> [Assignment a]:
Report every row below that contains the word "recharge", copying each such row in full.

> [Text segment]:
····················
# How to turn a bowl with a 150 hp lathe



## HalDougherty (Jul 15, 2009)

No, this isn't me, I found this video on You-Tube and had to share it with everybody on Lumberjocks. I'm sure this was only done for fun, and don't try this at home, but I don't see why it wouldn't work if you made some slightly better big lathe tools.


----------



## Jimthecarver (Jan 14, 2008)

Hilarious ….. maybe a class in tool angle would help him.


----------



## RogerC (Dec 20, 2011)

lol I just saw this the other day. pretty classic stuff


----------



## JimDaddyO (Dec 20, 2009)

I saw this a while back myself and, having owned one, thought…that is a better use for a chrysler mini van than being seen on the road in it….ha ha


----------



## SnowyRiver (Nov 14, 2008)

ha ha ha…thats funny. Thats kind of a Red Green thing isnt it? I think he's from Canada too…what is it with you guys up there…


----------



## dhazelton (Feb 11, 2012)

About 20 some years ago there was an article on Old House Journal where a carpenter had to turn some large column bases and he used his van back axle. He fabricated a large stationary tool rest, don't remember how, think it was driven into the ground. I think he bought a junk steel wheel and drilled some extra holes in it to use as a baseplate. It worked out well for him.


----------



## JoeLyddon (Apr 22, 2007)

Show this to Sam… He'll make it work… it will hummm right along! LOL


----------



## Straightbowed (Feb 9, 2012)

2 wild and crazy guys but it works I think the tools could be little maybe sharp LOL


----------



## TopamaxSurvivor (May 2, 2008)

I like the tool rest ;-))


----------



## 280305 (Sep 28, 2008)

You might want to verify that the vehicle is *not *all-wheel drive before giving this a try.


----------



## SASmith (Mar 22, 2010)

Here is a bigger bowl turned on a tractor.
 
Here is the link to the article.


----------



## TopamaxSurvivor (May 2, 2008)

That is a serious bowl! Thx for posting.


----------



## derosa (Aug 21, 2010)

That last pic just looks like a serious accident waiting to happen. Only major issue I can see, provided it is all bolted tight, is that the wheel bearings might not be adjusted tight enough leading to bad runout. Although it can handle the load and probably idles around 700rpm. Better would be to mount the engine to an external frame and bolt to a modified flexplate. As long as there is a radiator hooked up and a fan it would run all day if you provided the fuel.


----------



## Xtreme90 (Aug 29, 2009)

That is a monster! And that video is hilarious! Just curious if that guy was wondering why the face he was turning never trued up. Lol!


----------
····················
> [Records]:
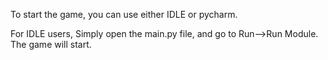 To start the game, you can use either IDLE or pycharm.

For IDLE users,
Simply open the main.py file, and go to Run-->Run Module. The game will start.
····················
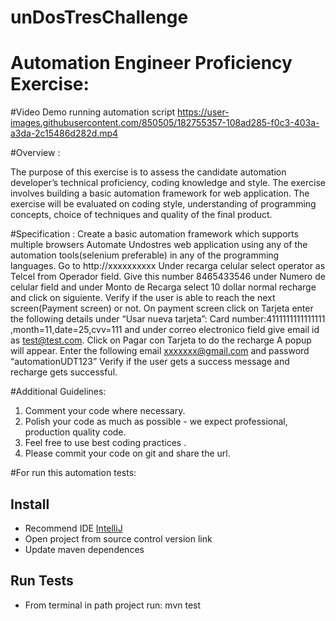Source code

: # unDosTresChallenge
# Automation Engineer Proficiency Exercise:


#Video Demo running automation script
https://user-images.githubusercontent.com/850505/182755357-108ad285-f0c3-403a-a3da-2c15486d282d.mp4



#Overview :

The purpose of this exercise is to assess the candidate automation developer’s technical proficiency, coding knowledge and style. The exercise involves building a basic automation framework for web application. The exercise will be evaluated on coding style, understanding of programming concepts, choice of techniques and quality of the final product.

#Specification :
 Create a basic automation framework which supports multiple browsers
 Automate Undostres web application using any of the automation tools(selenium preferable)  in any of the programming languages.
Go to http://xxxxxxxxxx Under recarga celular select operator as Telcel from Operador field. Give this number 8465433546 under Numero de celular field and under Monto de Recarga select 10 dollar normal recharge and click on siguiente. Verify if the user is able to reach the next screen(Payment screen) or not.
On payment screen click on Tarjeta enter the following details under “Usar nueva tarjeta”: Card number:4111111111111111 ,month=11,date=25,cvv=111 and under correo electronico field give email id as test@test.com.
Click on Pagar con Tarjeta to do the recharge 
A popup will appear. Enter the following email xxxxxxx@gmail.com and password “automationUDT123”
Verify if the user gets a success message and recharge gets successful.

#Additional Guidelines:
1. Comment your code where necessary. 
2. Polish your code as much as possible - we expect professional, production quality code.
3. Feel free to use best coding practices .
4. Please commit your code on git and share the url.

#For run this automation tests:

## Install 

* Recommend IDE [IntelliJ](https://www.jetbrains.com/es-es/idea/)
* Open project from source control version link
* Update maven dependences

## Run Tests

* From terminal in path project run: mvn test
····················
> [Assignment b]:
Give the passage of the forum thread above starting at "## 280305 (Sep" and ending at "(Mar 22, 2010)", switching "vehicle" to "truck" wherever it appears in that passage.

> [Expected output a]:
Go to http://xxxxxxxxxx Under recarga celular select operator as Telcel from Operador field. Give this number 8465433546 under Numero de celular field and under Monto de Recarga select 10 dollar normal recharge and click on siguiente. Verify if the user is able to reach the next screen(Payment screen) or not.
Click on Pagar con Tarjeta to do the recharge 
Verify if the user gets a success message and recharge gets successful.

> [Expected output b]:
## 280305 (Sep 28, 2008)

You might want to verify that the truck is *not *all-wheel drive before giving this a try.


----------



## SASmith (Mar 22, 2010)